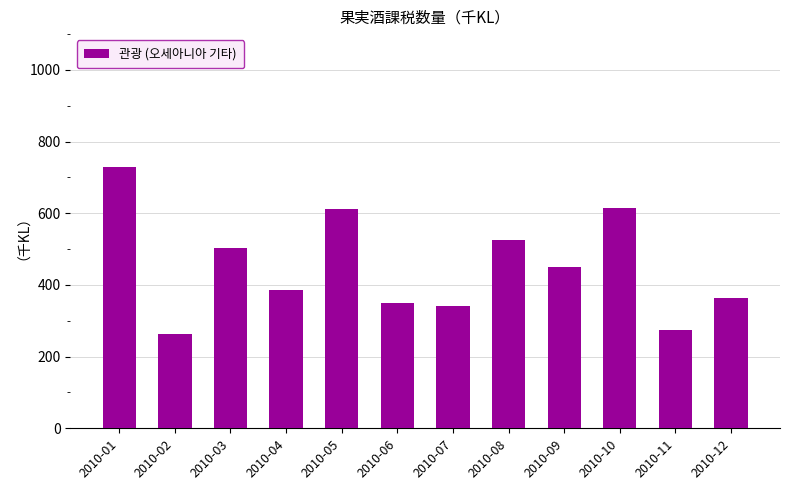

Where does the data first go above 451?

2010-01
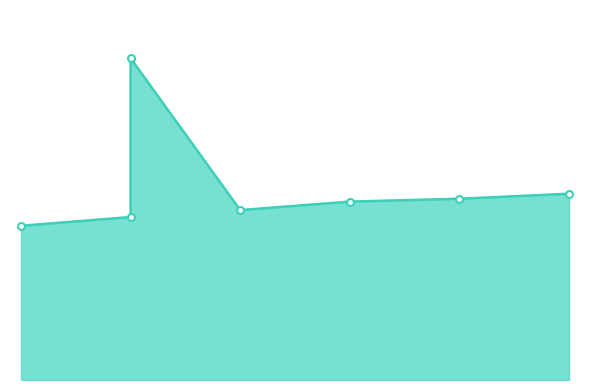

Is it true that UDP-IPv4-W-MOV line equals 871.4 at 4?

False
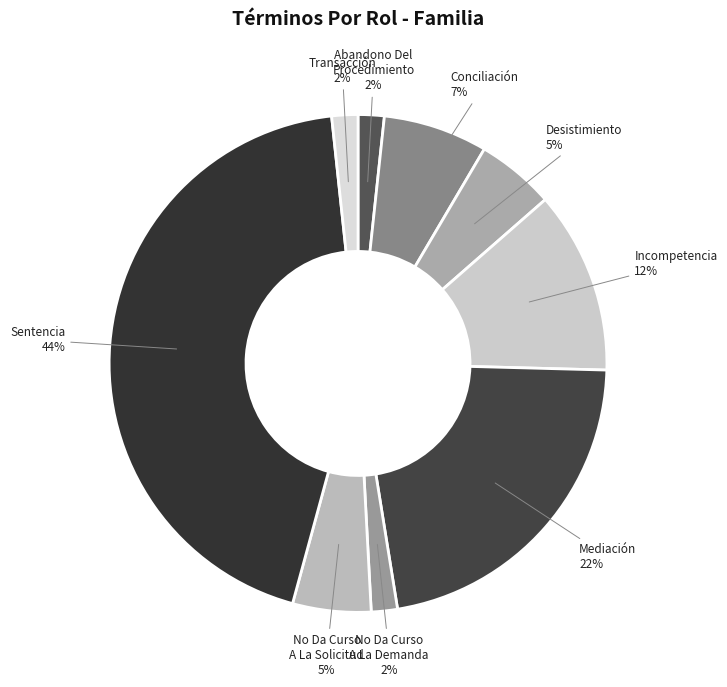

What is the largest slice in the pie chart?

Sentencia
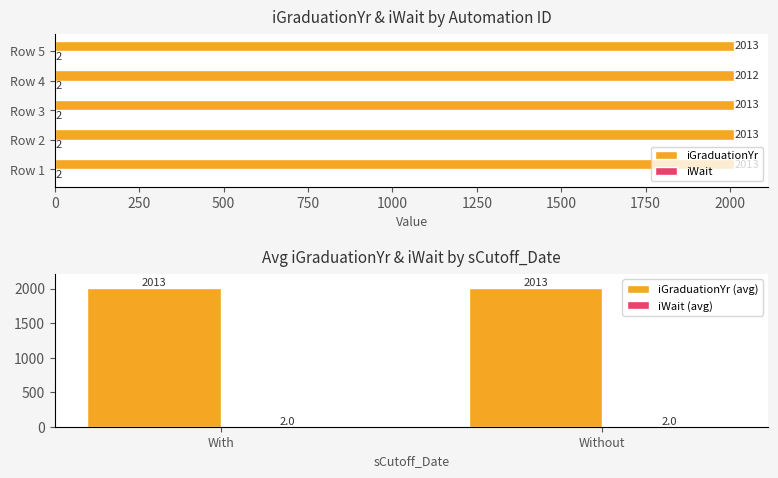

How many values are below 2013?

1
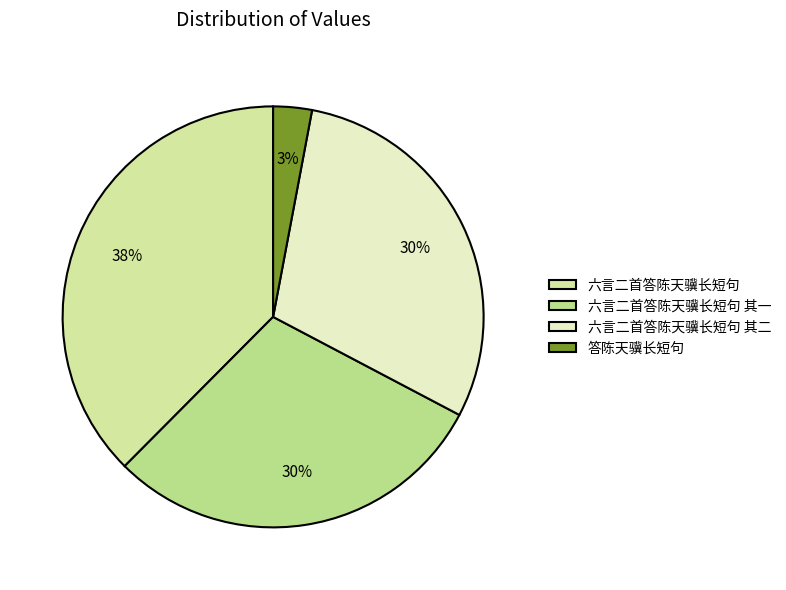

Does any single category account for the majority?

No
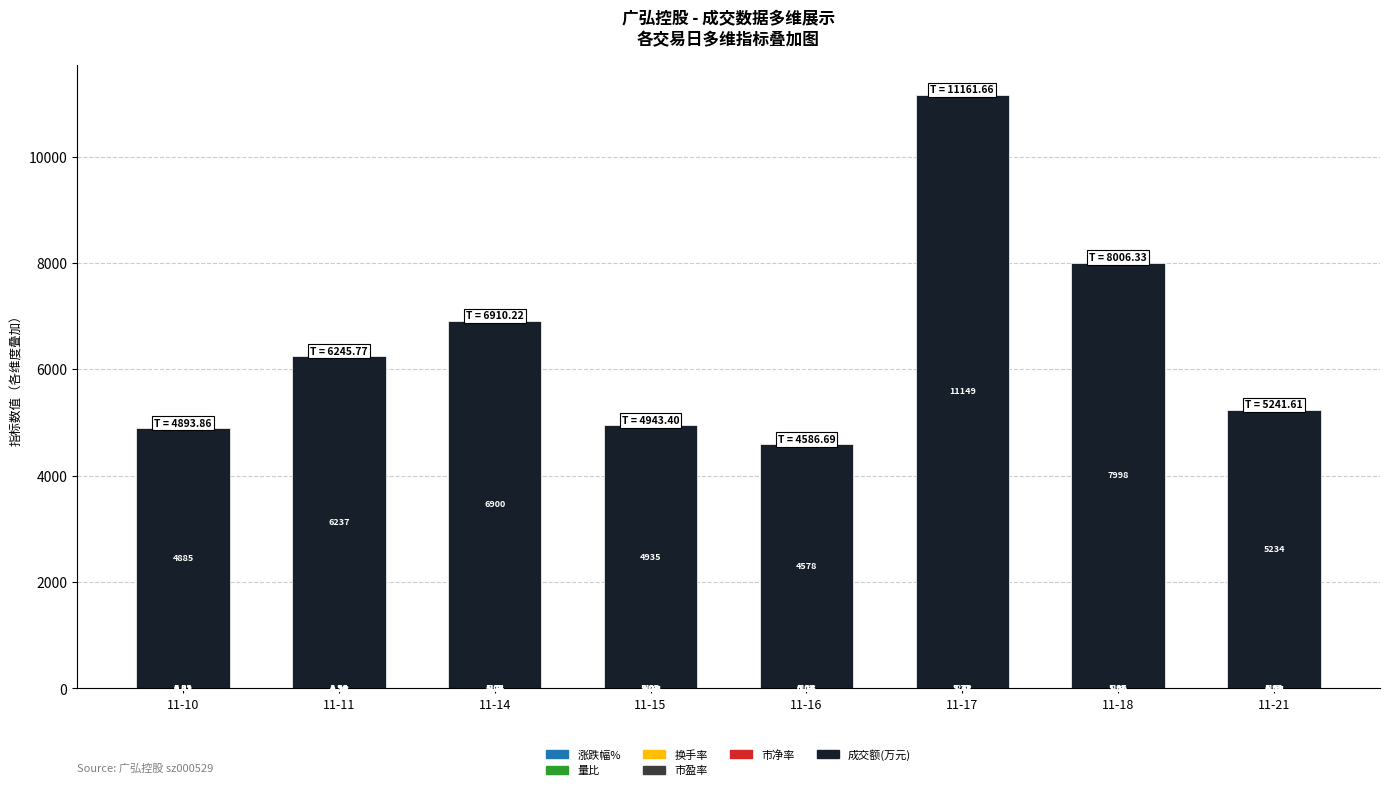

At which category is the sum across all series the highest?

11-17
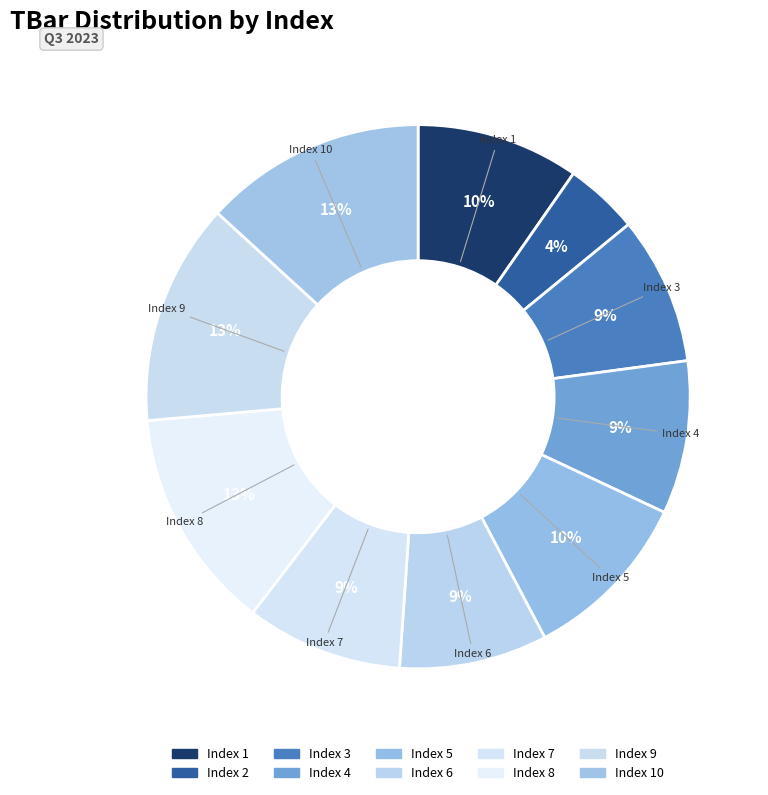

Which slice is the largest?

8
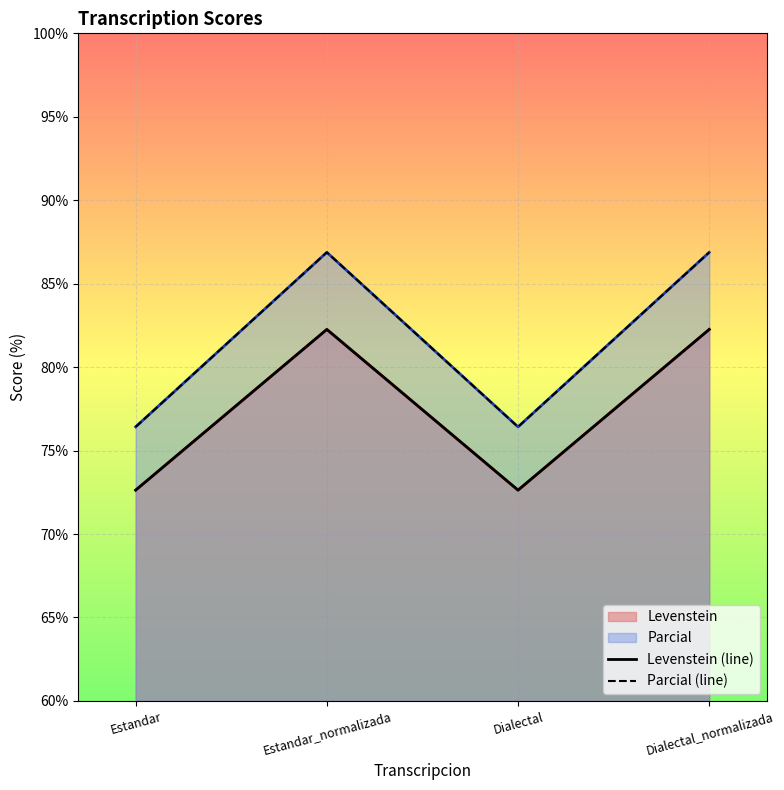

What is the difference between the maximum and minimum values in the Levenstein (line) series?

9.6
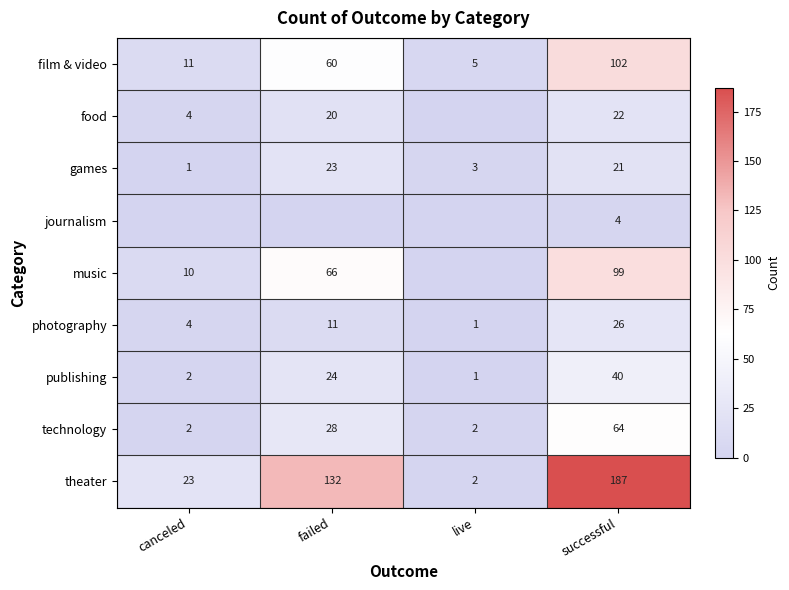

At which label does photography reach its minimum?

live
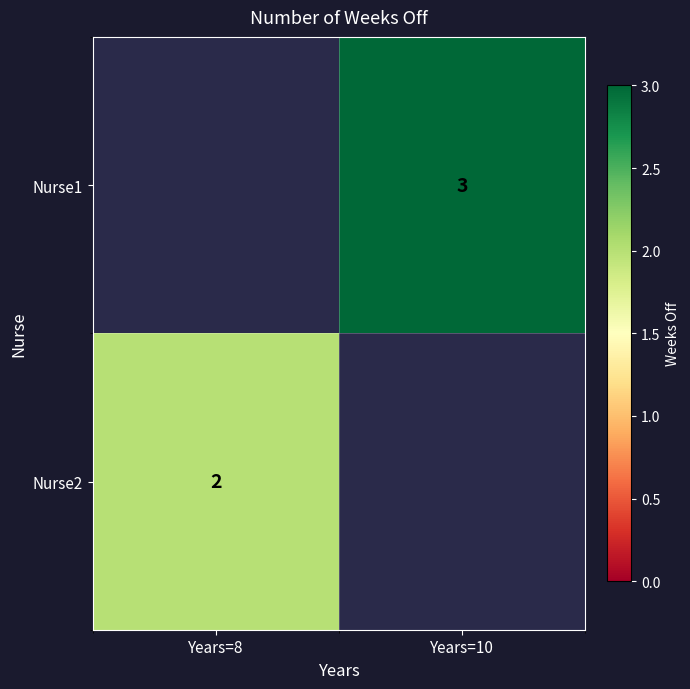

Is the value of Nurse2 at Years=8 greater than the value of Nurse1 at Years=10?

No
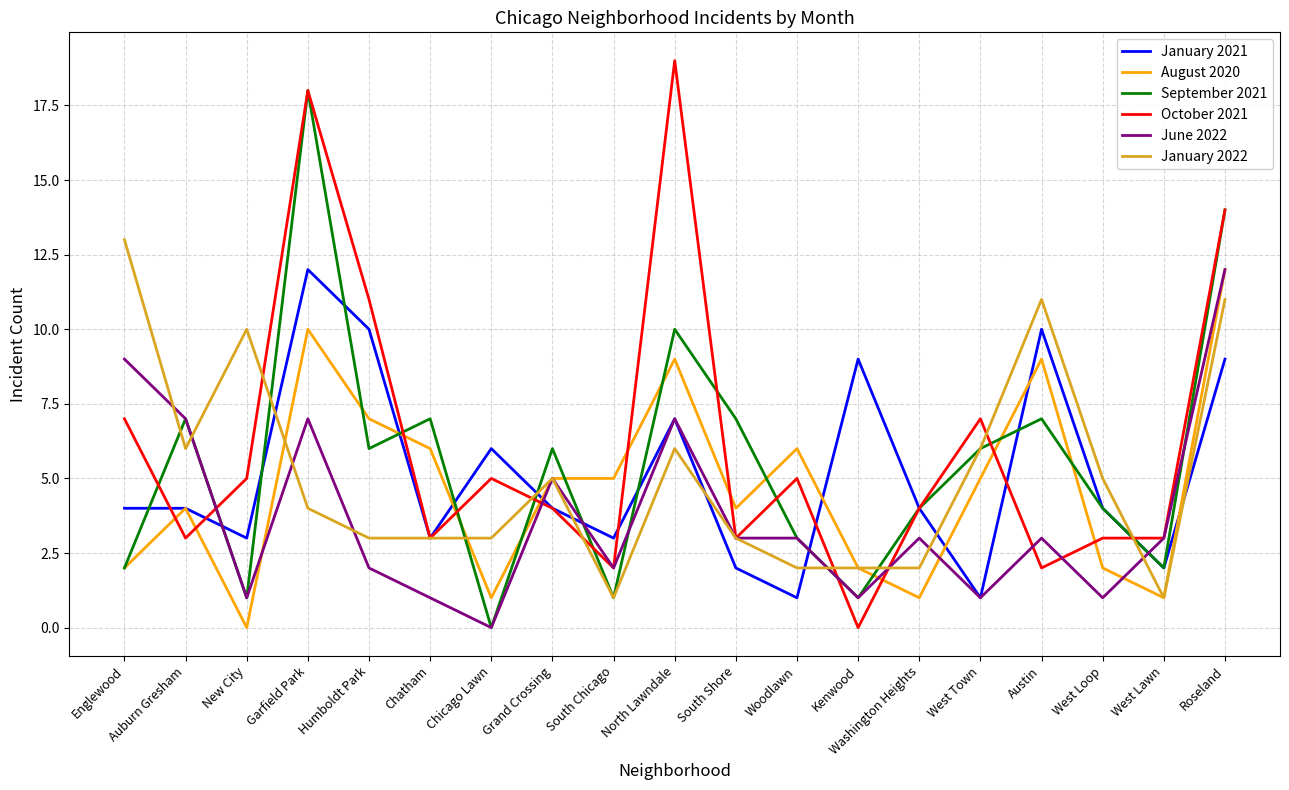

Where is September 2021 nearest to the value 9?

North Lawndale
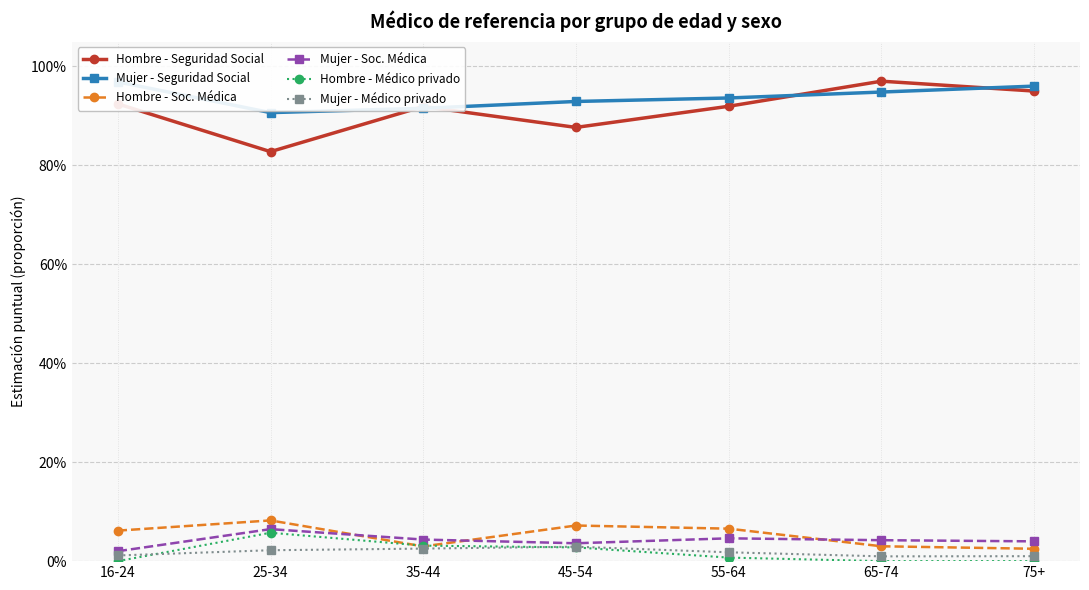

Rank the series by their maximum value, from lowest to highest.

Mujer - Médico privado, Hombre - Médico privado, Mujer - Soc. Médica, Hombre - Soc. Médica, Mujer - Seguridad Social, Hombre - Seguridad Social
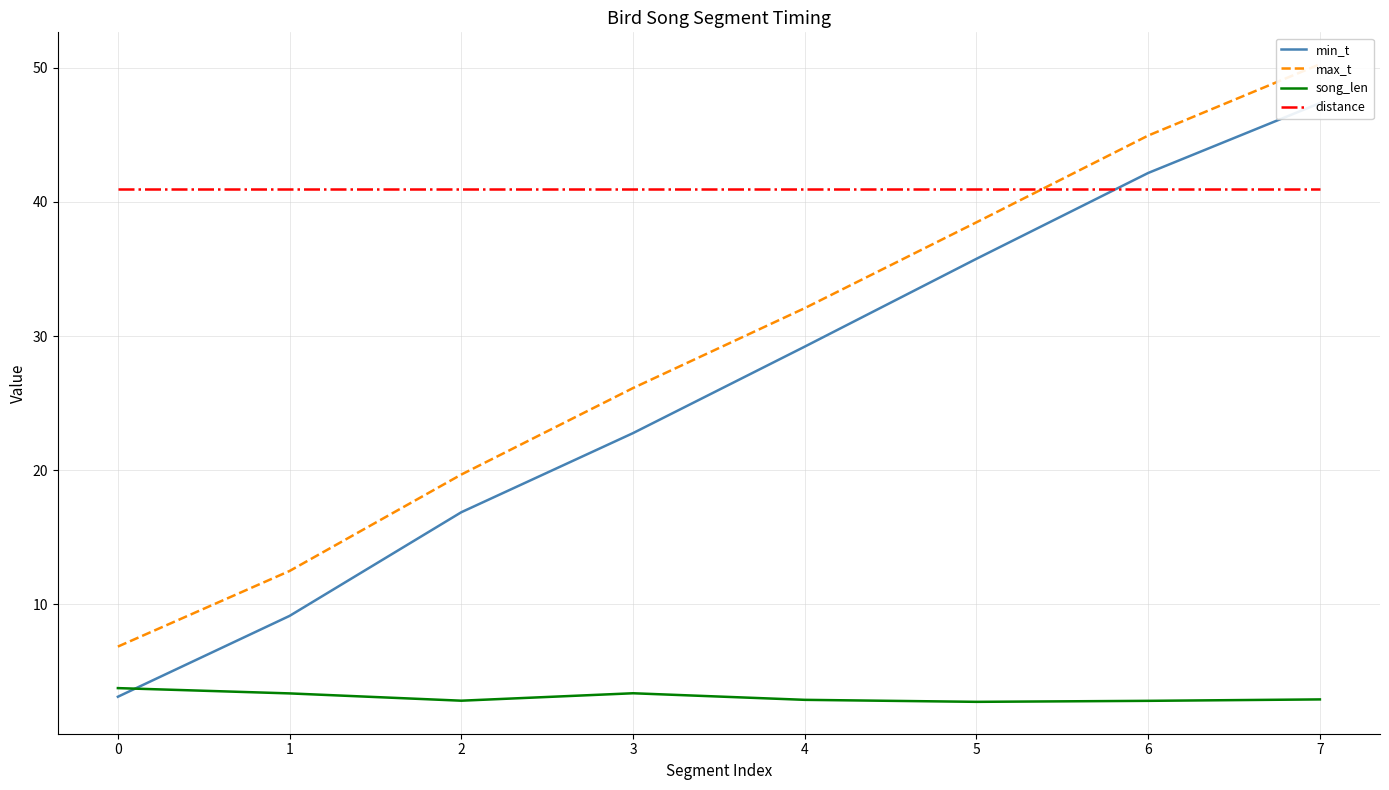

Which label corresponds to the largest value in the chart?

7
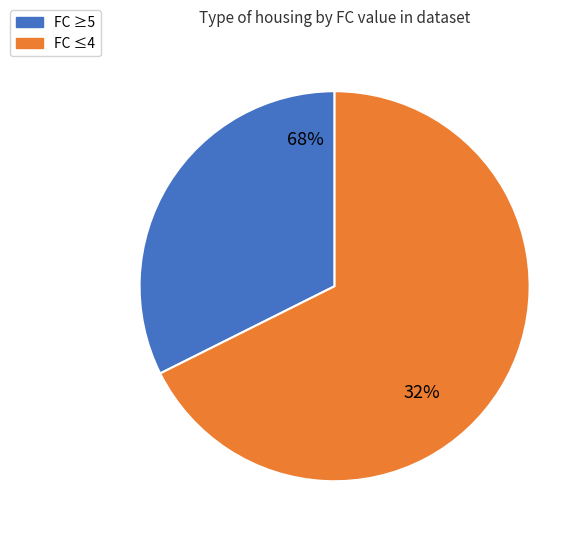

True or false: FC 3 accounts for 23% of the total.

False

• Problem: Transcribe all the items above exactly as they appear, leaving out the pictures.

• Solved exercise:
Where does the data first go above 451?

2010-01

Is it true that UDP-IPv4-W-MOV line equals 871.4 at 4?

False

What is the largest slice in the pie chart?

Sentencia

How many values are below 2013?

1

Does any single category account for the majority?

No

At which category is the sum across all series the highest?

11-17

Which slice is the largest?

8

What is the difference between the maximum and minimum values in the Levenstein (line) series?

9.6

At which label does photography reach its minimum?

live

Is the value of Nurse2 at Years=8 greater than the value of Nurse1 at Years=10?

No

Where is September 2021 nearest to the value 9?

North Lawndale

Rank the series by their maximum value, from lowest to highest.

Mujer - Médico privado, Hombre - Médico privado, Mujer - Soc. Médica, Hombre - Soc. Médica, Mujer - Seguridad Social, Hombre - Seguridad Social

Which label corresponds to the largest value in the chart?

7

True or false: FC 3 accounts for 23% of the total.

False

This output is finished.